A l’intérieur de la maison, vêtue d’un manteau noir au col
en fausse fourrure, Souad, la veuve, est assise seule, à côté
d’une photo de son mari. Elle a le regard fermé.
Cela faisait huit
mois que Mohamed Salah servait dans la garde nationale. Avant
cela, il avait travaillé pendant des années comme carreleur,
construisant les maisons [dans les colonies] de Maale Adoumim et
de Beitar Ilit. Corpulent, 110 kilos, disent-ils, il souffrait de
douleurs au dos et avait été contraint d’arrêter le travail
de carreleur.

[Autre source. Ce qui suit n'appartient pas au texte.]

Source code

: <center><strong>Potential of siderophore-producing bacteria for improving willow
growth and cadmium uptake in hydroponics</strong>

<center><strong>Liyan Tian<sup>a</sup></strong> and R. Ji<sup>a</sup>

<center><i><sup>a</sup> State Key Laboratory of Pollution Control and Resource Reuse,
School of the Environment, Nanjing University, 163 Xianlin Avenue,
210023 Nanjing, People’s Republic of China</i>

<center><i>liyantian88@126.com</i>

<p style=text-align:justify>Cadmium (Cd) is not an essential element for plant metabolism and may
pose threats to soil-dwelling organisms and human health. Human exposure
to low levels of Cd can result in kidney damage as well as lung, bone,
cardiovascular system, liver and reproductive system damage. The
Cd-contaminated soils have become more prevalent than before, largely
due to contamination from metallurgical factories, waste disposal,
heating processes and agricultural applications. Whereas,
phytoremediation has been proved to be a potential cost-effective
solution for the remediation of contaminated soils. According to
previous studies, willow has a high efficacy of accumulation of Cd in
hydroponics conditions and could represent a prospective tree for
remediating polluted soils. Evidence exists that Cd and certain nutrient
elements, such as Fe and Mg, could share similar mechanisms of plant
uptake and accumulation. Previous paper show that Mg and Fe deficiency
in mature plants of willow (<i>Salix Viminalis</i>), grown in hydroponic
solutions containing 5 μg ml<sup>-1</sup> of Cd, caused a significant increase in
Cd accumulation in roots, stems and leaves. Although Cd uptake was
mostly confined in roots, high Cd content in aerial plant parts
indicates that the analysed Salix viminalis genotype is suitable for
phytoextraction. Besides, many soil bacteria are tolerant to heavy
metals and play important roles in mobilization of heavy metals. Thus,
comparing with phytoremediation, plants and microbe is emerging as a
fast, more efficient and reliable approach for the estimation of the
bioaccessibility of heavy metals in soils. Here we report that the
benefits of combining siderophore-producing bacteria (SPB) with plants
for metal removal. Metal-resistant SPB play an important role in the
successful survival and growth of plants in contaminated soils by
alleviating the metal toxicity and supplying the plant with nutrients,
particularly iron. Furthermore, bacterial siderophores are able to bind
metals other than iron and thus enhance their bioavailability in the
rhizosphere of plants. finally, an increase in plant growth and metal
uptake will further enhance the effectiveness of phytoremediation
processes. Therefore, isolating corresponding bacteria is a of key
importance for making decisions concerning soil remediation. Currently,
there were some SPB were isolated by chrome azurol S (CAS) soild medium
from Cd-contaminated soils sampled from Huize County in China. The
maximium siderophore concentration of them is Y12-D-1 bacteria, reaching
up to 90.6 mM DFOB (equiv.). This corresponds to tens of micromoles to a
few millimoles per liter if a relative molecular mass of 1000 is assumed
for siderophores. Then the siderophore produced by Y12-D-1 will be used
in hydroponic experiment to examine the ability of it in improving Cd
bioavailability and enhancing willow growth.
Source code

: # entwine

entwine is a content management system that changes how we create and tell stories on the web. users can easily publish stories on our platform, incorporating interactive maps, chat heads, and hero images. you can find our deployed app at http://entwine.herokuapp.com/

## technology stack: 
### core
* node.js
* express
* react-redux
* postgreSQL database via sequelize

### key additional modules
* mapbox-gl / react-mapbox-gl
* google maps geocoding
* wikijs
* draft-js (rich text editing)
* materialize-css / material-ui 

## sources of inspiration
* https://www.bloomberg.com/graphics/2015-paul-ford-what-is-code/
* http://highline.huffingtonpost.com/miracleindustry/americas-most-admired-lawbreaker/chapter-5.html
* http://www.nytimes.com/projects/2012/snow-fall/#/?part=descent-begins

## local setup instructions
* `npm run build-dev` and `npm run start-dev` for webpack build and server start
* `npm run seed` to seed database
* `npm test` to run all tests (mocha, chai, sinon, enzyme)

C’est comme ça qu’il s’était engagé dans la
garde nationale. « C’était un homme paisible. Il savait
que tout était coordonné avec les Israéliens et qu’il n’y
avait aucun danger dans ce travail-là », dit Ibrahim, qui
insiste sur le fait que son frère n’a jamais été actif au
sein d’aucune organisation.
Mohamed Salah
travaillait une semaine sur deux : une semaine dans la police
de Bethléem, une semaine chez lui, à Dar-Salah. Le samedi d’il
y a deux semaines, il s’est trouvé à la maison pour la dernière
fois. Il projetait de revenir cette semaine-ci et d’aller à Hébron,
acheter des cadeaux pour ses parents, à leur retour du Hadj.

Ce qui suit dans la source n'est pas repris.